The effects of these tax cuts are difficult to isolate because, coming against the backdrop of a recession, there is no clear trend from which to establish a baseline. Nevertheless, the results are strikingly poor under almost any parameters.
For example, using the “contribution of nonresidential fixed investment to real GDP growth” emphasized in the analysis of TCJA, the years after the Bush tax cuts appear weak even by the standards of the preceding recession. The contribution during the two years before passage of EGTRRA was stronger than in the two years after. This remains the case if looking back and forward four years, to incorporate both tax cuts. Indeed, across the entire 1990s business cycle, which followed substantial tax hikes, the contribution was dramatically higher than in the 2000s business cycle that took place in a lower-tax environment.
Similarly, the growth rate for business investment was higher in the two-year and four-year periods before the start of the tax cuts in 2001 as compared to after their implementation, and the growth rate in the higher-tax 1990s business cycle was almost twice as high as in the lower-tax 2000s cycle.
As with TCJA, a failure to stimulate investment likewise failed to yield stronger growth. Growth was higher across the pre-EGTRRA two- and four-year windows and across the higher-tax business cycle as a whole.
A broad scholarly consensus condemns the Bush tax cuts as costly and ineffective, and indeed links the two issues. According to a 2016 paper by the Brookings Institution’s William Gale and Dartmouth College’s Andrew Samwick (who served as chief economist for George W. Bush’s Council of Economic Advisers in the year after JGTRRA’s passage), “A variety of forms of evidence suggest that the impact on growth of [the Bush tax cuts] was negligible. A cursory look at growth between 2001 and 2007 (before the onset of the Great Recession) suggests that overall growth rate was both mediocre – real per-capita income grew at an annual rate of 1.5 percent during that period, compared to 2.3 percent from 1950 to 2001 – and was concentrated in housing and finance, two sectors that were not favored by the tax cuts. There is, in short, no first-order evidence in the aggregate data that these tax cuts generated growth. Careful microeconomic analyses give similar conclusions.”
Gale and Samwick emphasize that “it is by no means obvious, on an ex ante basis, that tax rate cuts will ultimately lead to a larger economy in the long run” and that “the historical evidence and simulation analyses suggest that tax cuts that are financed by debt for an extended period of time will have little positive impact on long-term growth and could reduce growth.”
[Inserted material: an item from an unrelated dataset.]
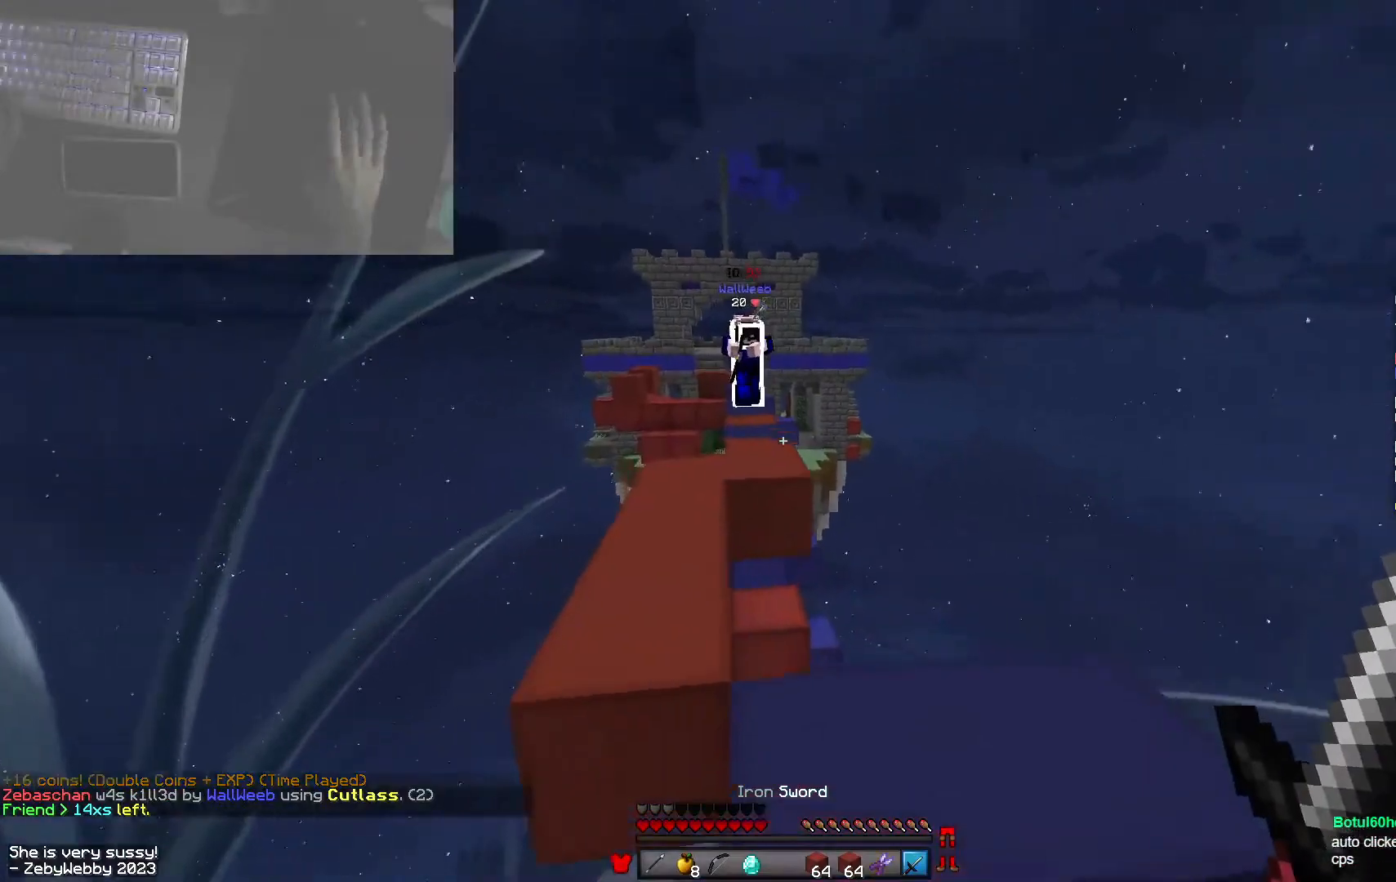
{"keys": ["d", "w"], "mouse": ["left"], "events": [[150, "space", "up"], [333, "a", "up"], [333, "d", "down"], [400, "mouse_left", "down"]]}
As the Mercatus Center’s Matthew Mitchell and Andrea O’Sullivan observed in What Went Wrong with the Bush Tax Cuts, “Tax cuts alone do not equal free-market economics, nor do they equal fiscal reform. Cutting taxes allows policymakers to give voters something they want, while appearing to rein in the size of government. But this is a temporary illusion unless the tax cuts are combined with necessary reductions in spending—a far more difficult but also the more important task” (emphasis in original). Condemning the structure and profligacy of EGTTRA and JGTTRA, they argued, “the experience should prompt policymakers to utilize its lessons when crafting and implementing fundamental spending and tax reform.”
Unfortunately, those lessons had not been learned by TCJA’s architects. And if the proposals and rhetoric issuing forth in the 2024 Republican presidential primary are any indication, the party may be doomed to repeat history at least one more time.